▶ [INFORMATION]:
*****
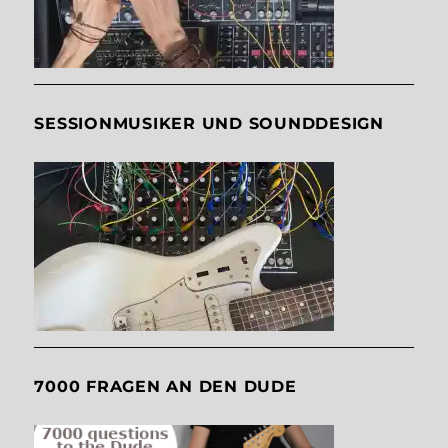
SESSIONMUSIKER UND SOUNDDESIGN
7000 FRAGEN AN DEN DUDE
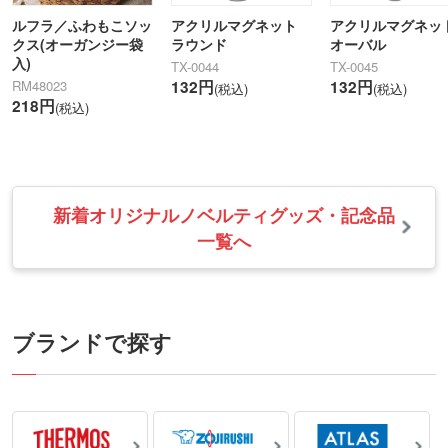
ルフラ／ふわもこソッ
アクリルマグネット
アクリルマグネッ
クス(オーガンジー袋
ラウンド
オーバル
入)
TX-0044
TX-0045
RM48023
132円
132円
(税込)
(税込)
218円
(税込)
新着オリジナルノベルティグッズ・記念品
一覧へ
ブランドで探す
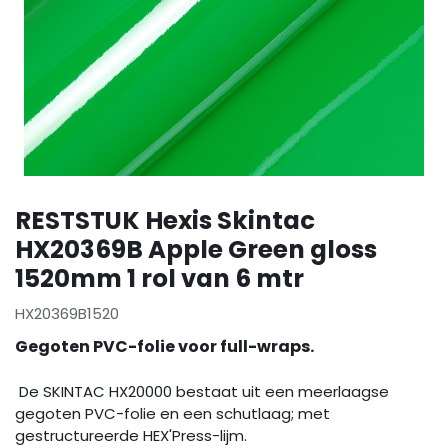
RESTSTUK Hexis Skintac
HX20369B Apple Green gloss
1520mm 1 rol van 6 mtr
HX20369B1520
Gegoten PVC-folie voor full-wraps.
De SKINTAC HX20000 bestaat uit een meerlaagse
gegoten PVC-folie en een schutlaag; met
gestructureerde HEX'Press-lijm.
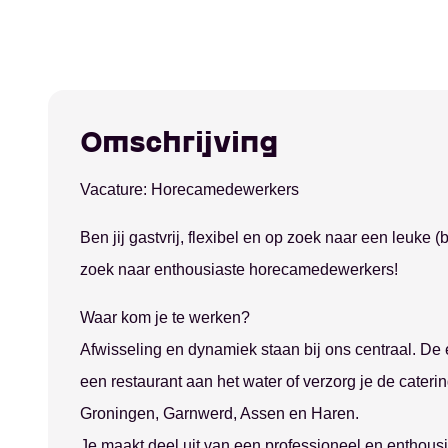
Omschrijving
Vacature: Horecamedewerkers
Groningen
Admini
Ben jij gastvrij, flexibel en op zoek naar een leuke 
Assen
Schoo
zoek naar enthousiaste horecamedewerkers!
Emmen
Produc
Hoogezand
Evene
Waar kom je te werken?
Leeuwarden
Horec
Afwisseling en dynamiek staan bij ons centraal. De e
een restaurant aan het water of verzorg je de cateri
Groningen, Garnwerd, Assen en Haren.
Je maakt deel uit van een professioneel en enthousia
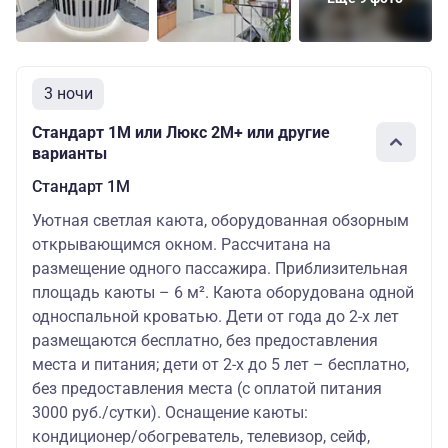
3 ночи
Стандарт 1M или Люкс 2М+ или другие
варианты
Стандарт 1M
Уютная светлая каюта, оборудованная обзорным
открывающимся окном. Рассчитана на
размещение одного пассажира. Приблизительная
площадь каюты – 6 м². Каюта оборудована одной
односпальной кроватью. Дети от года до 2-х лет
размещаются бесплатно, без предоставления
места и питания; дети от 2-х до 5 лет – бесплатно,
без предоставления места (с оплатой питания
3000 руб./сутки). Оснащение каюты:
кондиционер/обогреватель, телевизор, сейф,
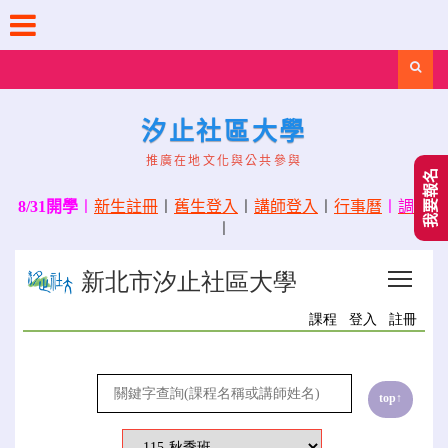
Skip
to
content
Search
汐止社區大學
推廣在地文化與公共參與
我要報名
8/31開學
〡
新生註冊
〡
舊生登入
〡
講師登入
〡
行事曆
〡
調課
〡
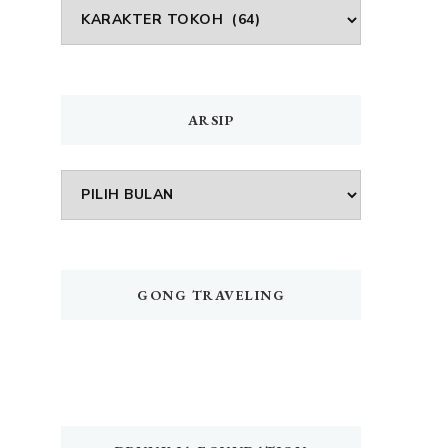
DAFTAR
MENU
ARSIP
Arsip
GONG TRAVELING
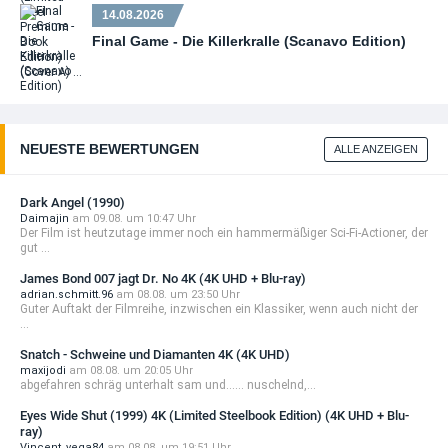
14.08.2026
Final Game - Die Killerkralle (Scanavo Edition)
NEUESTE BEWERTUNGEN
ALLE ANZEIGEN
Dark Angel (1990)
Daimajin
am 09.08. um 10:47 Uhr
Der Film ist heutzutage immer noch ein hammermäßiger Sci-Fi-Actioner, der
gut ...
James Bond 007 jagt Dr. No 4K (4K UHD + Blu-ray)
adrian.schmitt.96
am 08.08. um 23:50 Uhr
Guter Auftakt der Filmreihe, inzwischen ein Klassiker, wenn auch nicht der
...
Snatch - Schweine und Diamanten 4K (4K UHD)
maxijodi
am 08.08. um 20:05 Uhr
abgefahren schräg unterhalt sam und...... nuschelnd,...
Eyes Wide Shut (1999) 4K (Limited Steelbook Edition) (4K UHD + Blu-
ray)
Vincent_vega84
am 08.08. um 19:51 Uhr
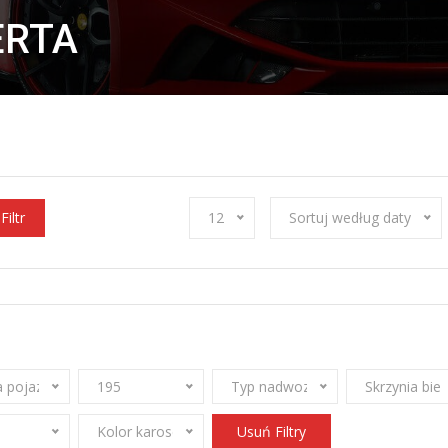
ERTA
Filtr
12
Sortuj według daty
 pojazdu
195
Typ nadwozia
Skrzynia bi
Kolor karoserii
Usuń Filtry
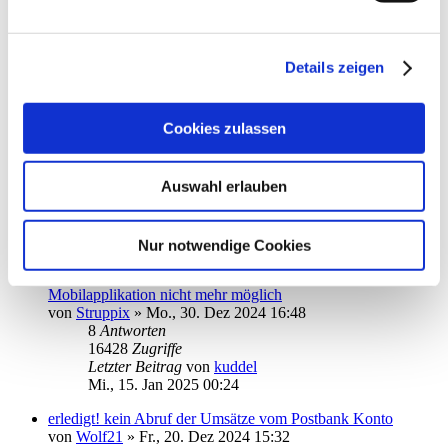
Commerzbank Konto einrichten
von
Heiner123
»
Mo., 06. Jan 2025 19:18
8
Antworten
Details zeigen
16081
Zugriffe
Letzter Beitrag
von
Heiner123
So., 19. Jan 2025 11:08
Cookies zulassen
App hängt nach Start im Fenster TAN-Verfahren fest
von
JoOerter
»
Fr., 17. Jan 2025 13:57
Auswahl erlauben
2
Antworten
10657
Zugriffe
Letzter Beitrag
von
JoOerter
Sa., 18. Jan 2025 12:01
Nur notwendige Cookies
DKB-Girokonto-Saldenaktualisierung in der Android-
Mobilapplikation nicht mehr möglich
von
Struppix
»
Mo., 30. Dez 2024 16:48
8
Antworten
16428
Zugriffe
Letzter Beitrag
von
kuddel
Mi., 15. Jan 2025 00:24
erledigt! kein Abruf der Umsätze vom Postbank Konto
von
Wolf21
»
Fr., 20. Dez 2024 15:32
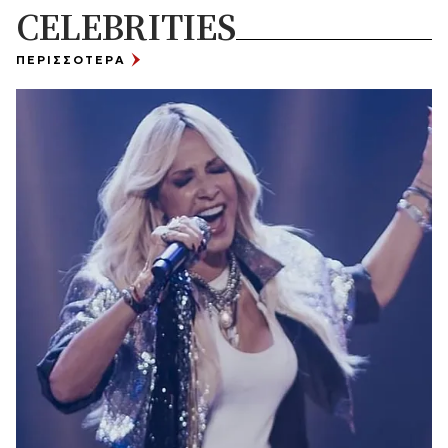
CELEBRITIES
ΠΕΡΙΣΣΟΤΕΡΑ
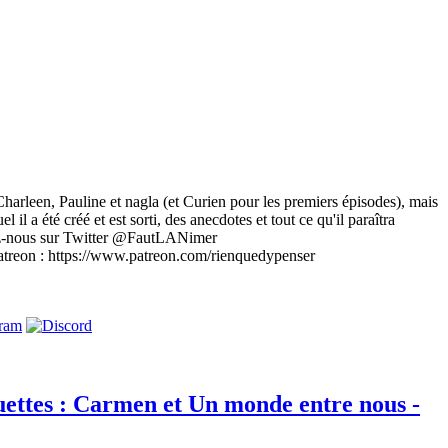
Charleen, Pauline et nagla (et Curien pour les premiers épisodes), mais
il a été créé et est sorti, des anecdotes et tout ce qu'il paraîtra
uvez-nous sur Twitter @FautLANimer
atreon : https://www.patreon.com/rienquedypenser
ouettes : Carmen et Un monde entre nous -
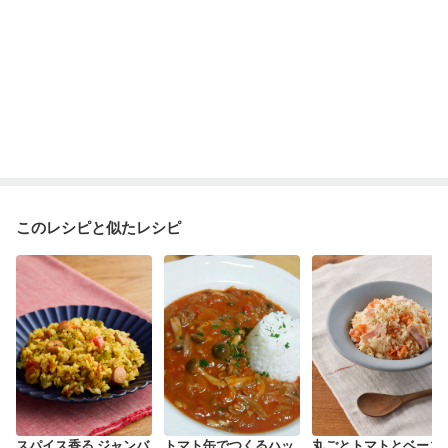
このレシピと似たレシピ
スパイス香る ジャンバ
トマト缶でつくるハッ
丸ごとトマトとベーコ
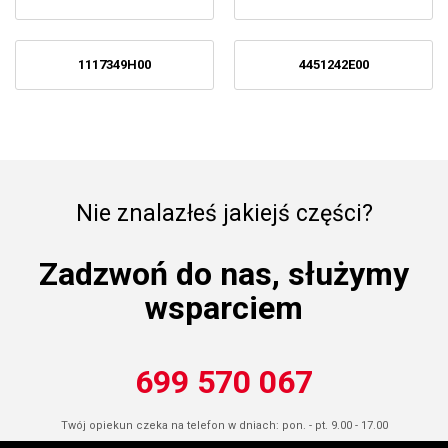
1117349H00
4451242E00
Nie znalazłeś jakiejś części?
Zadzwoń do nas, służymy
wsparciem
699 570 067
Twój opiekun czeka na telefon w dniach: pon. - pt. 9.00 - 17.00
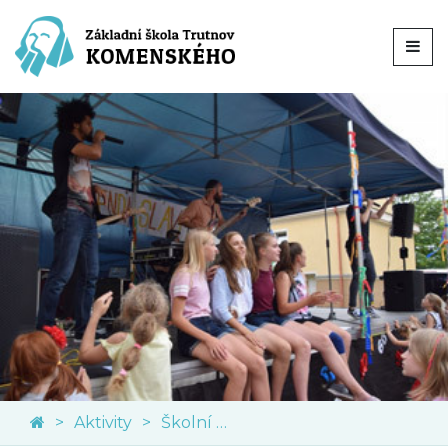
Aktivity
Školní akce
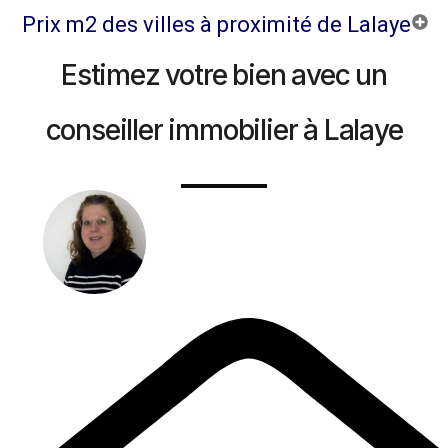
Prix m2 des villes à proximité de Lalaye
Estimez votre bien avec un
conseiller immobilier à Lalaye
*****
▶ [TASK OBJECTIVE]:
Without the pictures, repeat the listing word for word.

▶ [SOLVED EXERCISE]:
SESSIONMUSIKER UND SOUNDDESIGN
7000 FRAGEN AN DEN DUDE
ルフラ／ふわもこソッ
アクリルマグネット
アクリルマグネッ
クス(オーガンジー袋
ラウンド
オーバル
入)
TX-0044
TX-0045
RM48023
132円
132円
(税込)
(税込)
218円
(税込)
新着オリジナルノベルティグッズ・記念品
一覧へ
ブランドで探す
RESTSTUK Hexis Skintac
HX20369B Apple Green gloss
1520mm 1 rol van 6 mtr
HX20369B1520
Gegoten PVC-folie voor full-wraps.
De SKINTAC HX20000 bestaat uit een meerlaagse
gegoten PVC-folie en een schutlaag; met
gestructureerde HEX'Press-lijm.
Omschrijving
Vacature: Horecamedewerkers
Groningen
Admini
Ben jij gastvrij, flexibel en op zoek naar een leuke 
Assen
Schoo
zoek naar enthousiaste horecamedewerkers!
Emmen
Produc
Hoogezand
Evene
Waar kom je te werken?
Leeuwarden
Horec
Afwisseling en dynamiek staan bij ons centraal. De e
een restaurant aan het water of verzorg je de cateri
Groningen, Garnwerd, Assen en Haren.
Je maakt deel uit van een professioneel en enthousia
3 ночи
Стандарт 1M или Люкс 2М+ или другие
варианты
Стандарт 1M
Уютная светлая каюта, оборудованная обзорным
открывающимся окном. Рассчитана на
размещение одного пассажира. Приблизительная
площадь каюты – 6 м². Каюта оборудована одной
односпальной кроватью. Дети от года до 2-х лет
размещаются бесплатно, без предоставления
места и питания; дети от 2-х до 5 лет – бесплатно,
без предоставления места (с оплатой питания
3000 руб./сутки). Оснащение каюты:
кондиционер/обогреватель, телевизор, сейф,
Skip
to
content
Search
汐止社區大學
推廣在地文化與公共參與
我要報名
8/31開學
〡
新生註冊
〡
舊生登入
〡
講師登入
〡
行事曆
〡
調課
〡
DAFTAR
MENU
ARSIP
Arsip
GONG TRAVELING
14.08.2026
Final Game - Die Killerkralle (Scanavo Edition)
NEUESTE BEWERTUNGEN
ALLE ANZEIGEN
Dark Angel (1990)
Daimajin
am 09.08. um 10:47 Uhr
Der Film ist heutzutage immer noch ein hammermäßiger Sci-Fi-Actioner, der
gut ...
James Bond 007 jagt Dr. No 4K (4K UHD + Blu-ray)
adrian.schmitt.96
am 08.08. um 23:50 Uhr
Guter Auftakt der Filmreihe, inzwischen ein Klassiker, wenn auch nicht der
...
Snatch - Schweine und Diamanten 4K (4K UHD)
maxijodi
am 08.08. um 20:05 Uhr
abgefahren schräg unterhalt sam und...... nuschelnd,...
Eyes Wide Shut (1999) 4K (Limited Steelbook Edition) (4K UHD + Blu-
ray)
Vincent_vega84
am 08.08. um 19:51 Uhr
ERTA
Filtr
12
Sortuj według daty
 pojazdu
195
Typ nadwozia
Skrzynia bi
Kolor karoserii
Usuń Filtry
Commerzbank Konto einrichten
von
Heiner123
»
Mo., 06. Jan 2025 19:18
8
Antworten
Details zeigen
16081
Zugriffe
Letzter Beitrag
von
Heiner123
So., 19. Jan 2025 11:08
Cookies zulassen
App hängt nach Start im Fenster TAN-Verfahren fest
von
JoOerter
»
Fr., 17. Jan 2025 13:57
Auswahl erlauben
2
Antworten
10657
Zugriffe
Letzter Beitrag
von
JoOerter
Sa., 18. Jan 2025 12:01
Nur notwendige Cookies
DKB-Girokonto-Saldenaktualisierung in der Android-
Mobilapplikation nicht mehr möglich
von
Struppix
»
Mo., 30. Dez 2024 16:48
8
Antworten
16428
Zugriffe
Letzter Beitrag
von
kuddel
Mi., 15. Jan 2025 00:24
erledigt! kein Abruf der Umsätze vom Postbank Konto
von
Wolf21
»
Fr., 20. Dez 2024 15:32
CELEBRITIES
ΠΕΡΙΣΣΟΤΕΡΑ
Charleen, Pauline et nagla (et Curien pour les premiers épisodes), mais
il a été créé et est sorti, des anecdotes et tout ce qu'il paraîtra
uvez-nous sur Twitter @FautLANimer
atreon : https://www.patreon.com/rienquedypenser
ouettes : Carmen et Un monde entre nous -
このレシピと似たレシピ
スパイス香る ジャンバ
トマト缶でつくるハッ
丸ごとトマトとベーコ
1117349H00
4451242E00
Nie znalazłeś jakiejś części?
Zadzwoń do nas, służymy
wsparciem
699 570 067
Twój opiekun czeka na telefon w dniach: pon. - pt. 9.00 - 17.00
Aktivity
Školní akce
Prix m2 des villes à proximité de Lalaye
Estimez votre bien avec un
conseiller immobilier à Lalaye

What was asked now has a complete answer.